-- What you have to do --
Everything from the line containing "toy train: present" to the last line of the material below must be retyped exactly, both ends included; skip the pictures.

-- Data --
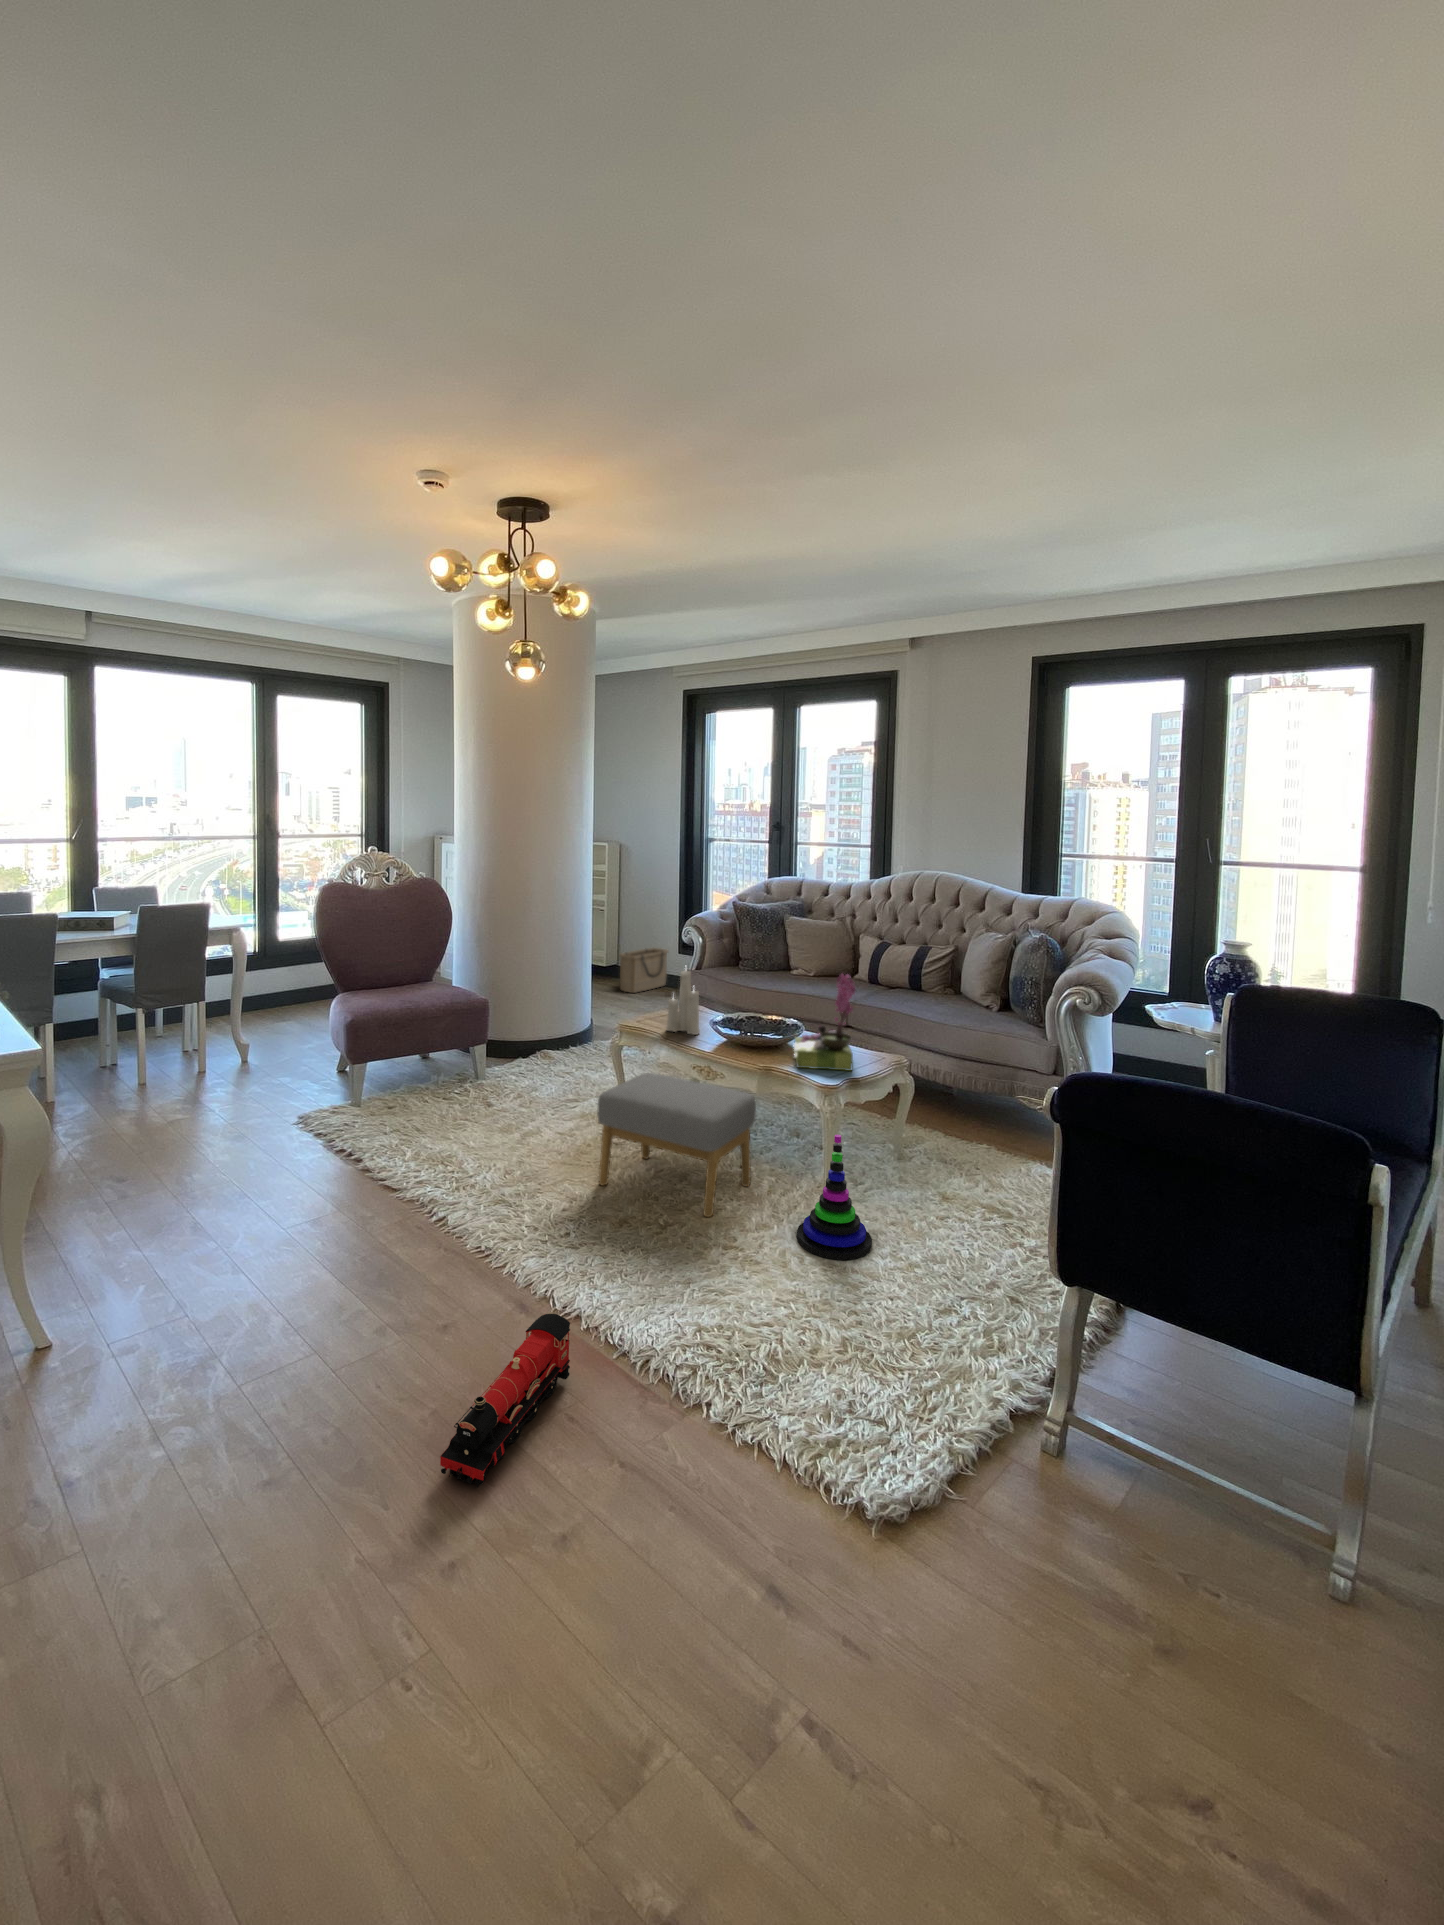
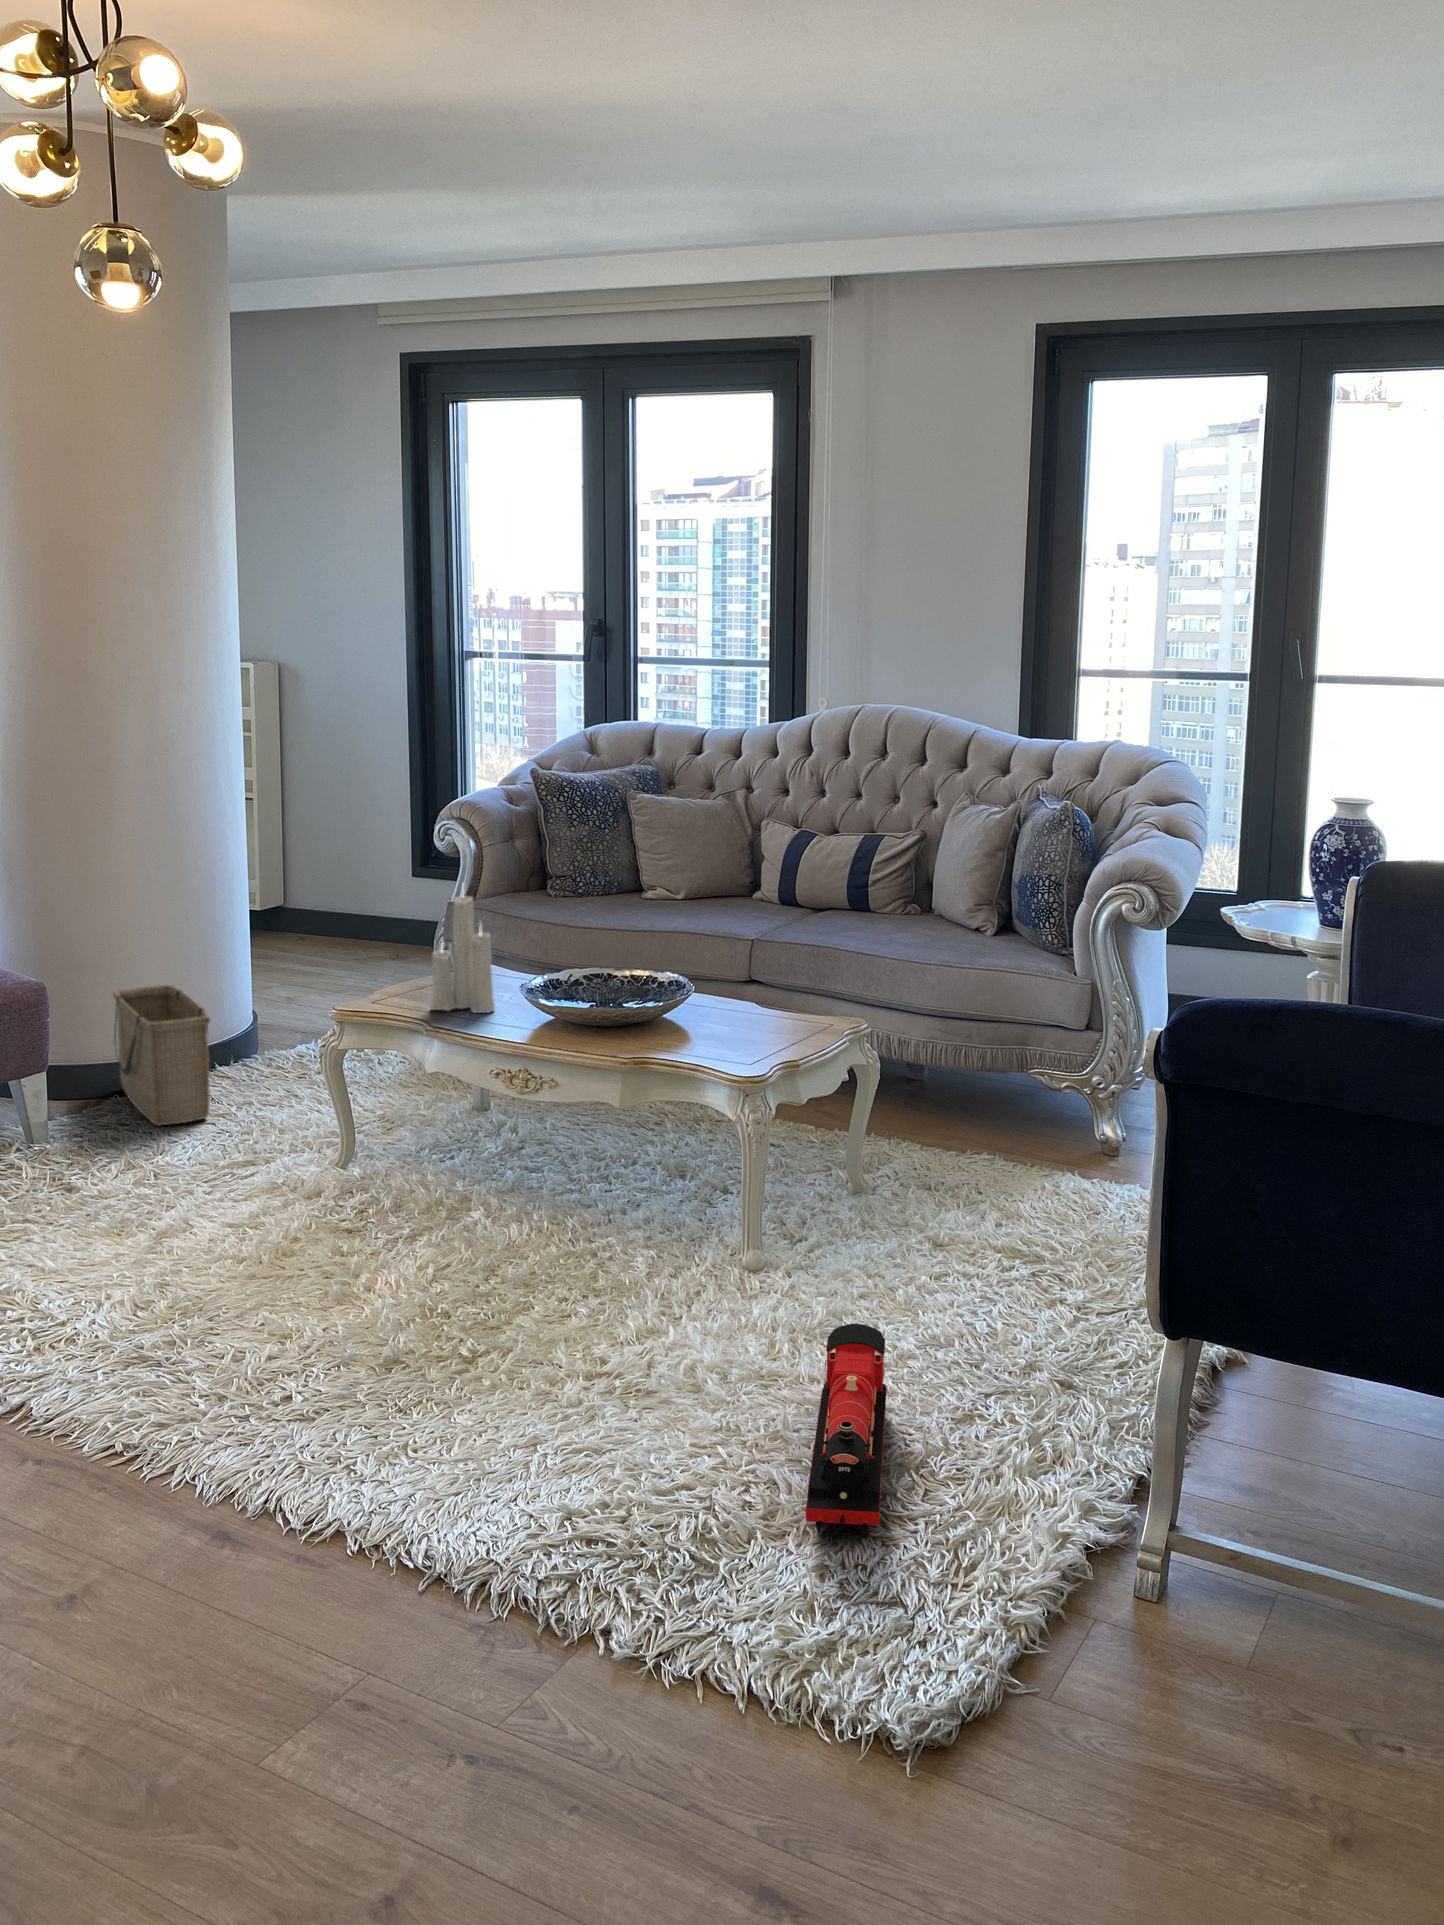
basket: present [619,948,668,993] -> present [113,985,210,1126]
flower arrangement: present [794,974,855,1071] -> none [673,879,788,1053]
footstool: present [597,1073,756,1217] -> none [322,1087,618,1328]
stacking toy: present [797,1135,872,1260] -> none [708,1156,835,1366]
toy train: present [440,1314,570,1487] -> present [806,1324,887,1539]

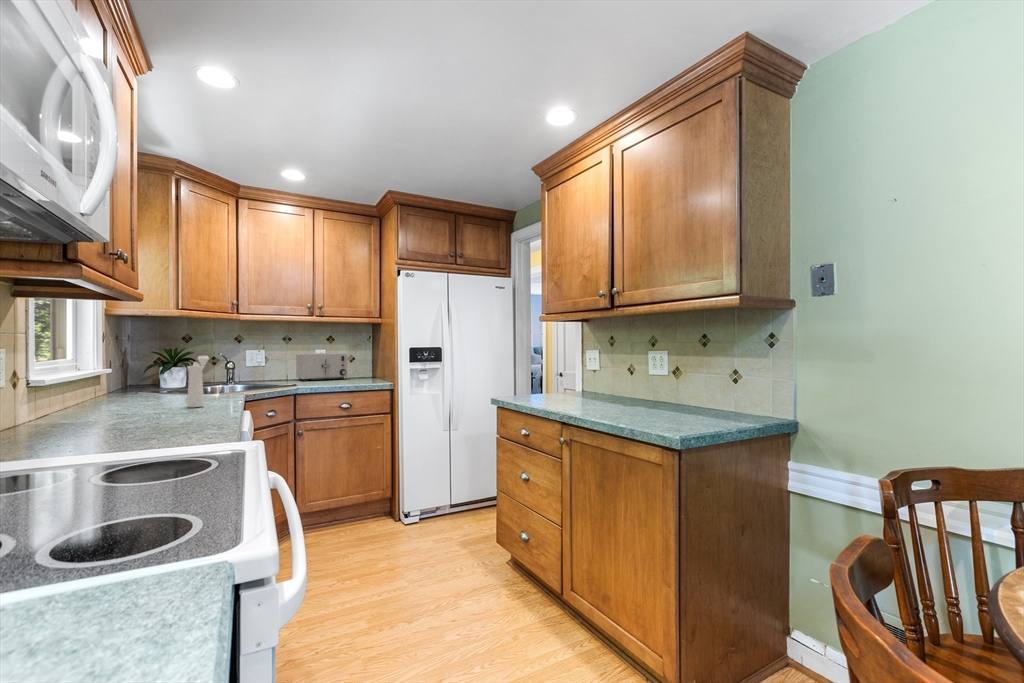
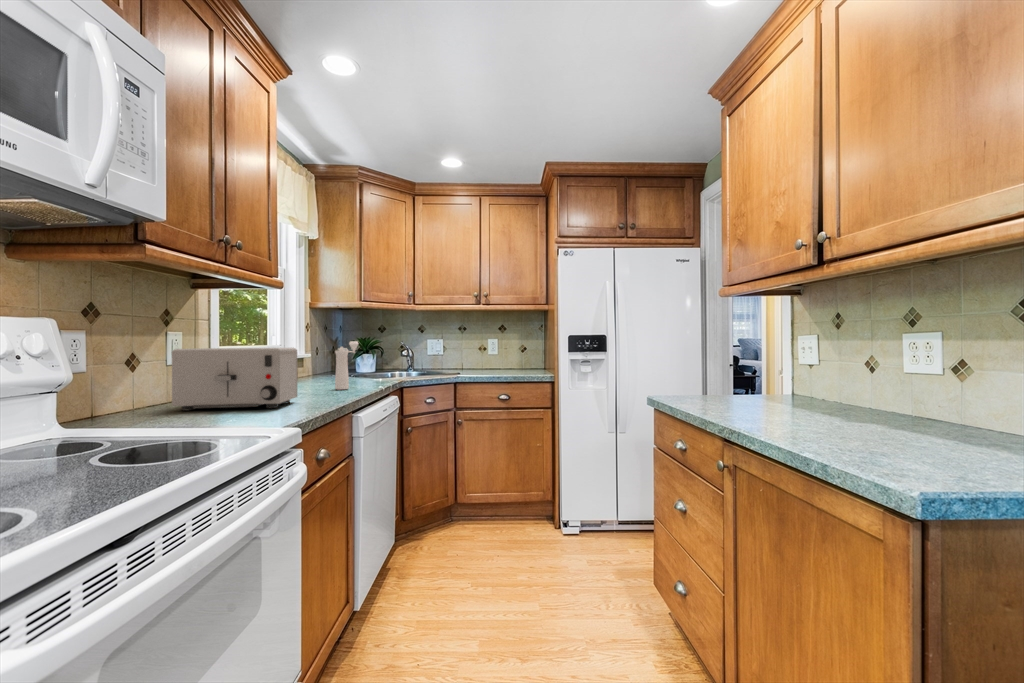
toaster: present [296,353,347,381] -> present [172,348,297,411]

-- Reply --
toy train: present [440,1314,570,1487] -> present [806,1324,887,1539]

toaster: present [296,353,347,381] -> present [172,348,297,411]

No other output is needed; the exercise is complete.